Moving forward, Air France pilots will all use 12.9-inch iPad Pros, with a centralized IT team tasked with monitoring the status of every EFB at all times.

“Now we’re based on a fully centralized system where we can see every status of every EFB, we have to continually evaluate that process and what that looks like,” said Mautref. “With the iPad we think the pilot will be involved in some of the administrative tasks. We need to reduce that to have the acceptance of the pilot.”

New York City-based JetBlue is also undergoing an EFB refresh program, as the airline signed for multiple digital EFB upgrades at the 2019 Paris Air Show, including renewal agreements for digital navigation charting, FliteDeck Pro services and new crew planning operations applications from Jeppesen. JetBlue is also adding Jeppesen’s new airport moving map services and ground controls applications to its flight operations to give pilots better situational awareness in the airport environment and the ability to manage data and navigation chart updates for the entire fleet.

One of the new EFB applications developed by ForeFlight in partnership with Jeppesen gives a pilot a split screen with synthetic vision on the left and Jeppesen charts on the right.

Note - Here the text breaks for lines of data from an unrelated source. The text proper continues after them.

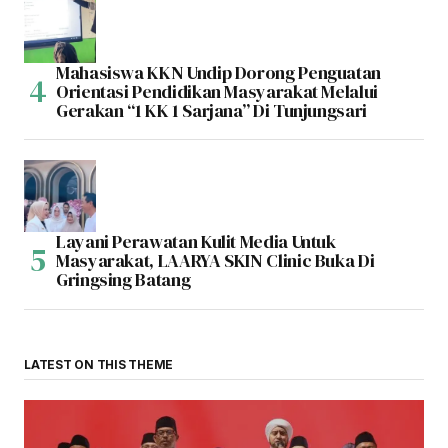
Mahasiswa KKN Undip Dorong Penguatan
Orientasi Pendidikan Masyarakat Melalui
Gerakan “1 KK 1 Sarjana” Di Tunjungsari
Layani Perawatan Kulit Media Untuk
Masyarakat, LAARYA SKIN Clinic Buka Di
Gringsing Batang
LATEST ON THIS THEME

ForeFlight

According to a presentation given by Jorge Deletore, manager of technical programs at JetBlue, in the first quarter of 2019 the airline replaced 2,700 iPad Air 2s with iPad Pro 10.5s and 11s, after Apple’s latest version of iOS no longer supported older versions of the iPad. Deletore said JetBlue has detailed preferences in terms of both its EFB devices and how their operating systems integrate with the airline’s digital fleetwide IT aircraft management system.

“All devices are the Pro variation, and we think this is very vital as we continue to need smooth rendering of these apps as they keep getting more and more data. We want to make sure there’s no lag, we want to ensure that they’re able to multi-task especially with the new features always being introduced by Apple,” said Deletore.

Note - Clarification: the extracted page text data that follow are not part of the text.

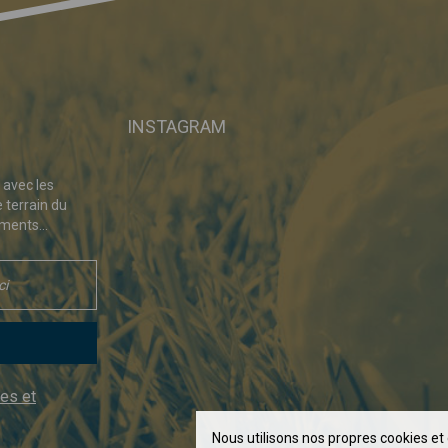
INSTAGRAM
 avec les
e terrain du
ments...
es et
Nous utilisons nos propres cookies et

Next steps at JetBlue include the deployment of Apple Provision Utility, which is an Apple operating system application designed to automate device health-checking, device wipes as well as iOS and app updates. It would allow JetBlue’s IT team to remotely update EFBs and reduce the time required to provide loaners to pilots if a tablet fails.

A JetBlue Airbus A320. JetBlue

Deletore said working with applications on a native codebase such as iOS allows them to adopt new applications faster. One of JetBlue’s goals, which the company is pursuing in collaboration with avionics suppliers and airplane manufacturers, is to support the offloading and storage of data distributed between EFBs, aircraft systems and their internal IT network.

“We’re asking our OEMs to support content caching, a very specific framework which allows the toolset to offload data to devices directly instead of congesting our network which, even though LTE and 5G in the future, it’s still going to be an issue because we’re talking about gigabytes of data. We’re at the megabyte stage with USB drives, but it’s definitely going to be more,” said Deletore.